18. Der Auftragnehmer trägt die Gefahr bis zur Abnahme der Anlage. Wird jedoch die Anlage vor der Abnahme durch
höhere Gewalt oder andere unabwendbare, vom Auftragnehmer nicht zu vertretende Umstände beschädigt oder zerstört, so hat er Anspruch auf Bezahlung der bisher ausgeführten Arbeiten sowie der sonstigen entstandenen
Kosten. Der Auftraggeber trägt die Gefahr auch vor Abnahme der Anlage, wenn er die Abnahme verzögert oder  
wenn die Montage aus Gründen, die der Auftraggeber zu vertreten hat, unterbrochen wird und wenn der Auftragnehmer die bis dahin erstellte Anlage einvernehmlich ausdrücklich in die Obhut des Auftraggebers übergibt.

19. Die Anlage ist nach Fertigstellung der Leistung abzunehmen, auch wenn die endgültige Einregulierung noch
nicht erfolgt ist. Die Anlage gilt nach erfolgreicher probeweise Inbetriebsetzung als abgenommen, auch wenn der
Auftraggeber trotz Aufforderung hierbei nicht mitgewirkt hat. Besonders abzunehmen sind auf Verlangen in sich
abgeschlossene Teile der Leistung. Ist die Anlage ganz oder teilweise in gebrauch genommen oder verzögert sich die
Abnahme ohne verschulden des Auftragnehmers, so gilt die Abnahme nach Ablauf von 6 Werktagen nach Anzeige der Fertigstellung als erfolgt. Eine Benutzung der Anlage vor Abnahme darf nur mit ausdrücklichem Einverständnis des Auftragnehmers erfolgen.

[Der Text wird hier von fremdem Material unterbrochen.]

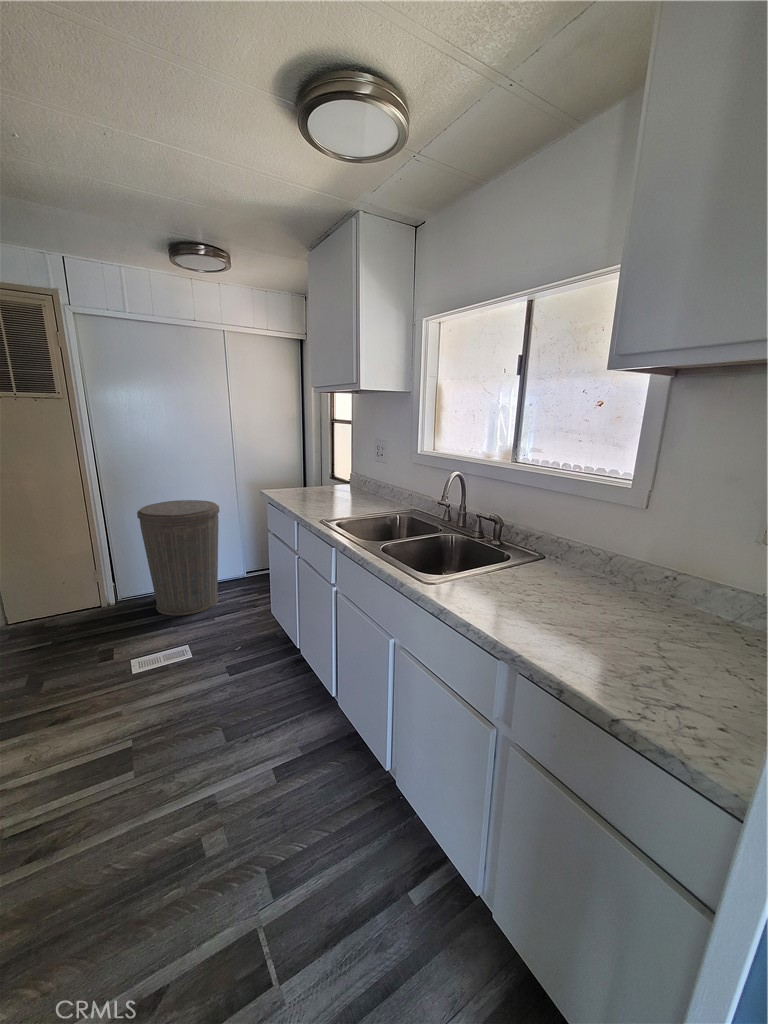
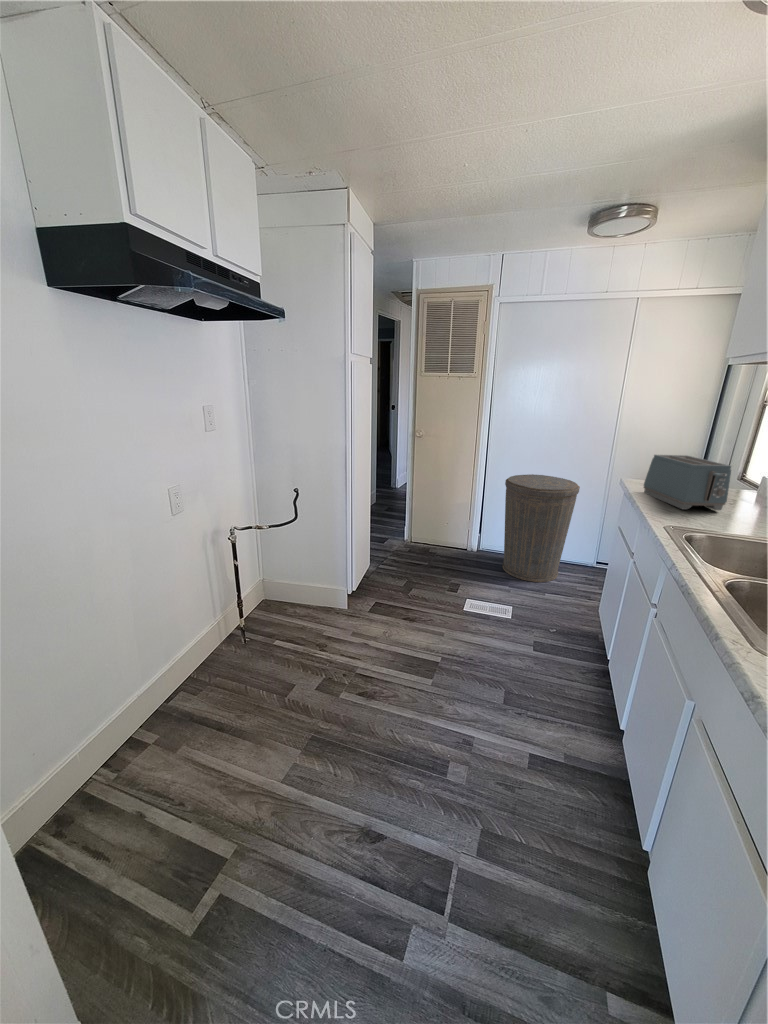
toaster: none [283,463,342,505] -> present [644,455,731,510]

Die schon eingebauten Teile der Anlage gelten mit der
Benutzung als abgenommen.

20. Während der probeweisen Inbetriebnahme wird das Bedienungspersonal des Auftraggebers vom Auftragnehmer in der Bedienung der Anlage unterwiesen.

Gewährleistung

21. Die Gewährleistung beträgt 2 Jahre, sofern mit dem Auftragnehmer ein dem Einsatzzweck der Anlage  entsprechender Wartungsvertrag abgeschlossen wird. Sie verkürzt sich auf 1 Jahr, wenn sich der Auftraggeber dafür
entschieden hat die Wartung nicht mit dem Auftragnehmer zu übertragen. Näheres regelt der §13 VOB/B.

Gerichtsstand

22. Erfüllungsort und Gerichtstand ist Berlin.